Hello everyone,
I'm really suggering with ZTNA :( :)
I tried to get IP/MAC informations inside my ZTNA tags on FortiGate. I configured corretly EMS / Forticlient and Fortigate. My tags are sync successfully but the are emtpy
On my fortiGate, my device is correctly registred :
My tag is correctly added :
But when I looked inside it on my FortiGate, the tag is definitevly empty :
I don't know what I can do to correctly sync device information with my fortigate. I'm sure it's simple but I can't find how.
I really need your help !
Thanks
For the sake of complete testing, the above test was done on a FCT that was On-Net/On-Fabric. I've tested with the device Off-Net/Off-Fabric and can confirm that the IP addresses still get updated correctly.
Hi, I have same issue. We have multi-vdom fortigate. In DMZ vdom I put my EMS and integrated it with AD and Fortigate. Everything seems fine. ZTNA tags are replicated to fortigate. In Business vdom when looked in ZTNA tags when hoovering over ZTNA TAG "X" I can see that it matches endpoints.

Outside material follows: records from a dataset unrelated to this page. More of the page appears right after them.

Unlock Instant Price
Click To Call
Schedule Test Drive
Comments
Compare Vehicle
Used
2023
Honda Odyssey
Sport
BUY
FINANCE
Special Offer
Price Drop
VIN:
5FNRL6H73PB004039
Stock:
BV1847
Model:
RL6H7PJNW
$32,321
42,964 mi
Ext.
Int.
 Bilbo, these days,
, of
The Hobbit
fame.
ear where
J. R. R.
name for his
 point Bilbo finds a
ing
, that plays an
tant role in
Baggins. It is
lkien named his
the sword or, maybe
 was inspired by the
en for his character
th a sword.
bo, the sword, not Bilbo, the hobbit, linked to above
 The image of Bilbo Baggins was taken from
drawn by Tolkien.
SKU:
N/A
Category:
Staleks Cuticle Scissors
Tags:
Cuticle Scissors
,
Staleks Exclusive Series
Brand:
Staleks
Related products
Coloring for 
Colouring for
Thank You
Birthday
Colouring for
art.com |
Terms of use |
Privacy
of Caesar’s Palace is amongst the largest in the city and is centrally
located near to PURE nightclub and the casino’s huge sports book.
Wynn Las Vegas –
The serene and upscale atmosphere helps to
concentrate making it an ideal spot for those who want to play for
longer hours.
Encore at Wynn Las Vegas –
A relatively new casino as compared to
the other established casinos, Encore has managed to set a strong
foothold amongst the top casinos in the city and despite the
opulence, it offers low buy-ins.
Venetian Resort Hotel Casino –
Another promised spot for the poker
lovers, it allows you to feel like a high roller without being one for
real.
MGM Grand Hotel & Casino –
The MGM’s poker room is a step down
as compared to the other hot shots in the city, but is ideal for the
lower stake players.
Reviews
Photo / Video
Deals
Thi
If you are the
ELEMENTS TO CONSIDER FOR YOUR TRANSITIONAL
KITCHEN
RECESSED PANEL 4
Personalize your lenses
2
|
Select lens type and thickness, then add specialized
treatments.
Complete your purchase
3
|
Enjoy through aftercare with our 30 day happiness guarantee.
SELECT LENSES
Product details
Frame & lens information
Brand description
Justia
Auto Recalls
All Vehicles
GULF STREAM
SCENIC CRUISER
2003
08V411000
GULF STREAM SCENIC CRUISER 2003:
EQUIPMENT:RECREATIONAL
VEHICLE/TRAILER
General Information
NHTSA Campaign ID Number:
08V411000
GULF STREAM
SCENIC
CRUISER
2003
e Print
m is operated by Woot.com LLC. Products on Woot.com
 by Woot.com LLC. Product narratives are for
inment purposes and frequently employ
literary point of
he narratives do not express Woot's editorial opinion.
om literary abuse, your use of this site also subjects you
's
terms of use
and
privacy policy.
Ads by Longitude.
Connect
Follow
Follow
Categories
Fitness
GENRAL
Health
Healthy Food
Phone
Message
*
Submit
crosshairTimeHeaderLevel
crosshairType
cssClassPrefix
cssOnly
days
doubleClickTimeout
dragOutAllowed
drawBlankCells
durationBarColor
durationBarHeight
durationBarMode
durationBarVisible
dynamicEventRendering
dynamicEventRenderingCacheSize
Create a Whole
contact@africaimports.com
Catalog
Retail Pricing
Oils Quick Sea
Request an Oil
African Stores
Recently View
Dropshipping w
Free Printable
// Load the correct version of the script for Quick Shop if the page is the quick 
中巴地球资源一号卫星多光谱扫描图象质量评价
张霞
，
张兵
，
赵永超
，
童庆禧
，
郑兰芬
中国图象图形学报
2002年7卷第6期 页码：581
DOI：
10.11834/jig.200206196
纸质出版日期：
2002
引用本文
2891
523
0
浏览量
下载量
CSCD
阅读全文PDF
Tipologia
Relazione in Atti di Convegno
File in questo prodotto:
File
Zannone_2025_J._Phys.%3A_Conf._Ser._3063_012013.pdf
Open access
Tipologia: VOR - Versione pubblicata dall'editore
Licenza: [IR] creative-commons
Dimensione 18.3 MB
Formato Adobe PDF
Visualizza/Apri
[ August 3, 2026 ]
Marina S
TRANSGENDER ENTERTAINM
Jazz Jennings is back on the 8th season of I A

But in resolved addresses I can't see anything.
Also, when I go in firewall policy rule, in IP/MAC based I can see those addresses as resolved, very strange.
Same setup in DMZ vdom and I can see matched endpoints, cant see resolved addresses but in firewall policy IP/MAC based I don't see any of those matched endpoints.
In DMZ we have configured SSL VPN, same problem as these one above.
All firewall policies from DMZ vdom to Business VDOM in which are ADs allow all traffic from EMS to ADs.
I don't know what to do next, I tried everything that found on Internet.
Also I found few more things that doesn't make sense in EMS, but step-by-step.